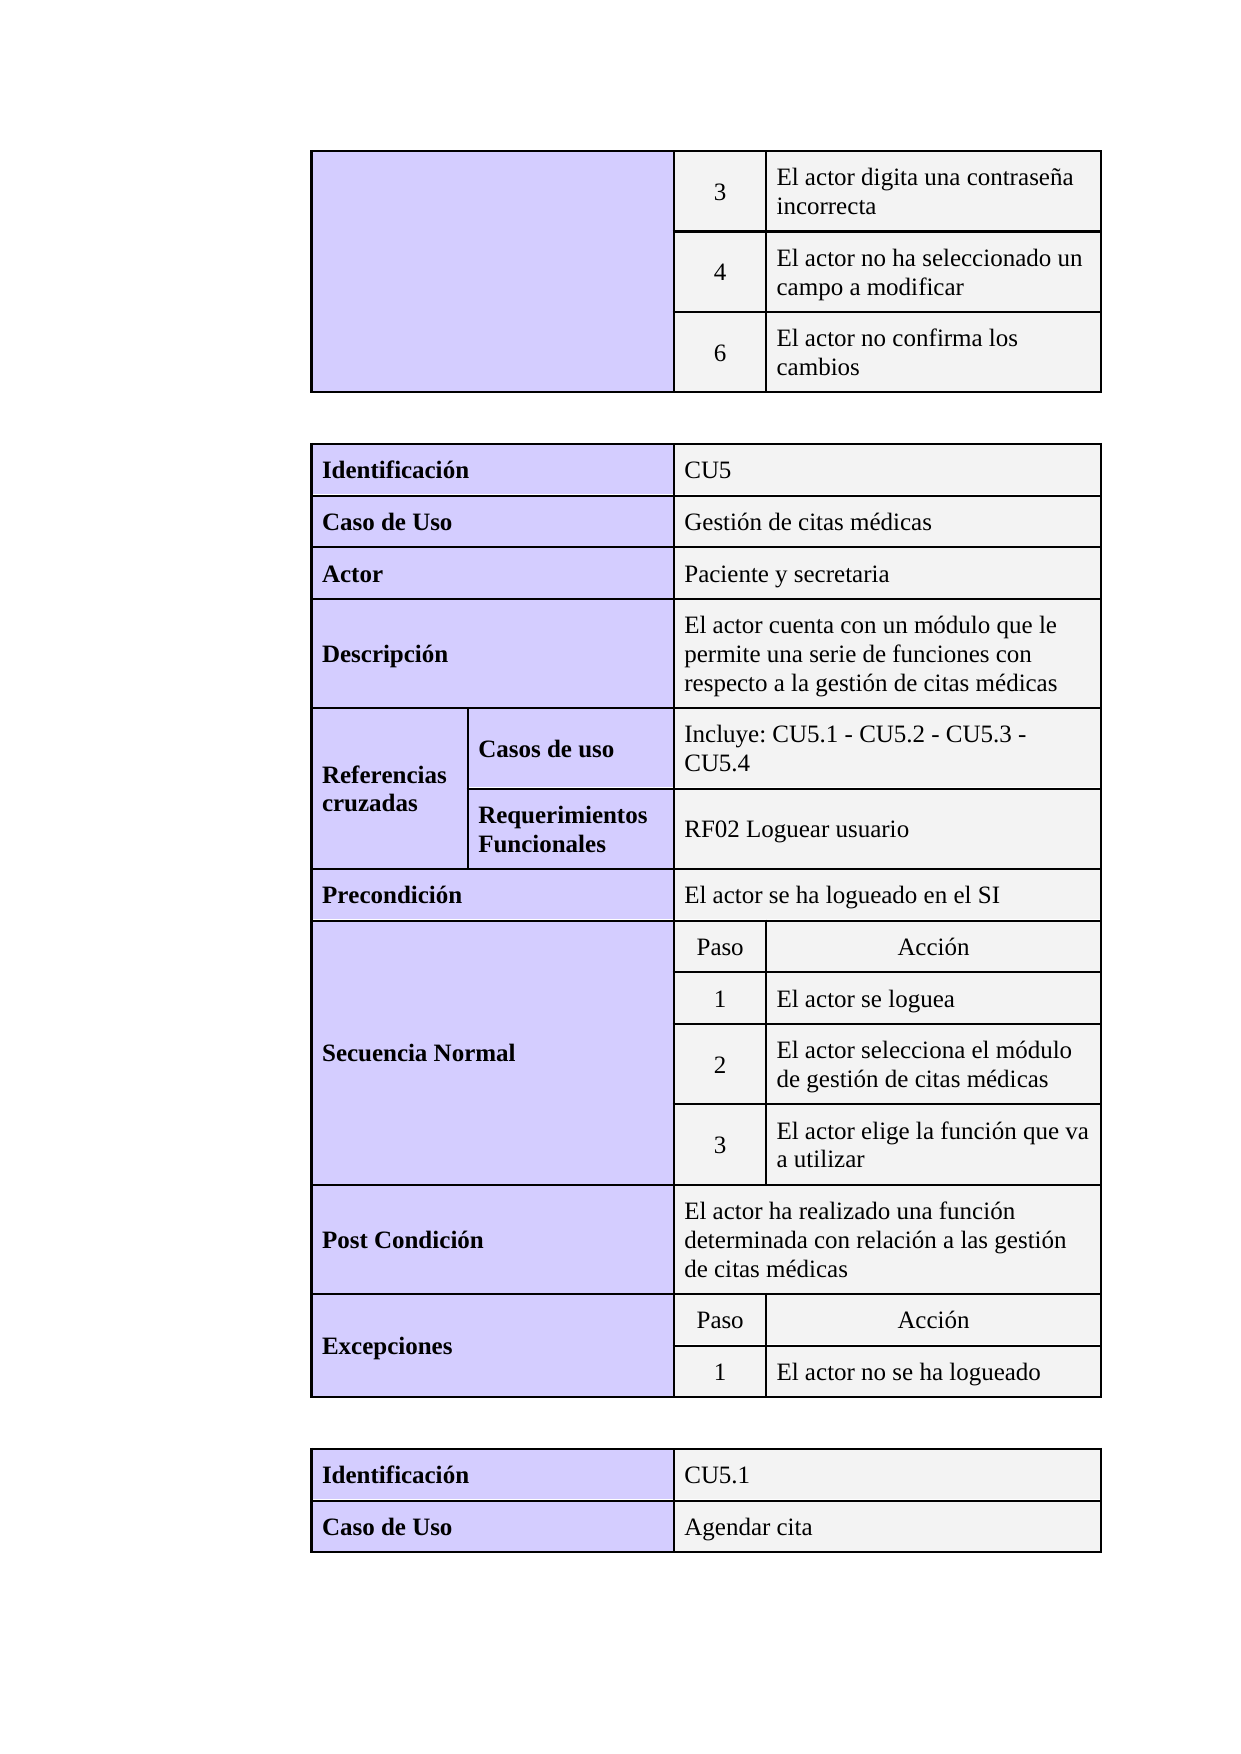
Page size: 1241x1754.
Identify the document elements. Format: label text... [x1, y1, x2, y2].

table_cell Post Condición [313, 1186, 673, 1293]
table_cell 1 [675, 973, 765, 1023]
table_cell Actor [313, 548, 673, 598]
table_cell 2 [675, 1025, 765, 1103]
table_cell El actor no confirma los cambios [767, 313, 1100, 391]
table_cell 3 [675, 1105, 765, 1184]
table_cell 6 [675, 313, 765, 391]
table_cell Paso [675, 1295, 765, 1344]
table_cell Requerimientos Funcionales [469, 790, 673, 868]
table_header CU5 [675, 445, 1100, 494]
table_header Identificación [313, 1450, 673, 1499]
table_cell Acción [767, 922, 1100, 971]
table_header CU5.1 [675, 1450, 1100, 1499]
table_cell El actor no se ha logueado [767, 1347, 1100, 1396]
table_cell El actor cuenta con un módulo que le permite una serie de funciones con respecto a la gestión de citas médicas [675, 600, 1100, 707]
table_cell 4 [675, 233, 765, 311]
table_cell 3 [675, 152, 765, 230]
table_cell El actor se ha logueado en el SI [675, 870, 1100, 919]
table_cell Caso de Uso [313, 1502, 673, 1551]
table_cell 1 [675, 1347, 765, 1396]
table_cell Caso de Uso [313, 497, 673, 546]
table_cell Gestión de citas médicas [675, 497, 1100, 546]
table_cell Referencias cruzadas [313, 709, 467, 868]
table_cell Casos de uso [469, 709, 673, 787]
table_cell RF02 Loguear usuario [675, 790, 1100, 868]
table_cell El actor elige la función que va a utilizar [767, 1105, 1100, 1184]
table_cell Agendar cita [675, 1502, 1100, 1551]
table_cell Precondición [313, 870, 673, 919]
table_cell Paciente y secretaria [675, 548, 1100, 598]
table_cell Incluye: CU5.1 - CU5.2 - CU5.3 - CU5.4 [675, 709, 1100, 787]
table_cell Excepciones [313, 1295, 673, 1396]
table_header Identificación [313, 445, 673, 494]
table_cell El actor no ha seleccionado un campo a modificar [767, 233, 1100, 311]
table_cell El actor ha realizado una función determinada con relación a las gestión de citas médicas [675, 1186, 1100, 1293]
table_cell Acción [767, 1295, 1100, 1344]
table_cell Secuencia Normal [313, 922, 673, 1184]
table_cell El actor se loguea [767, 973, 1100, 1023]
table_cell Paso [675, 922, 765, 971]
table_cell El actor digita una contraseña incorrecta [767, 152, 1100, 230]
table_cell El actor selecciona el módulo de gestión de citas médicas [767, 1025, 1100, 1103]
table_cell Descripción [313, 600, 673, 707]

****

Report only the number of lines, among the records above, that contain the word "citas".

4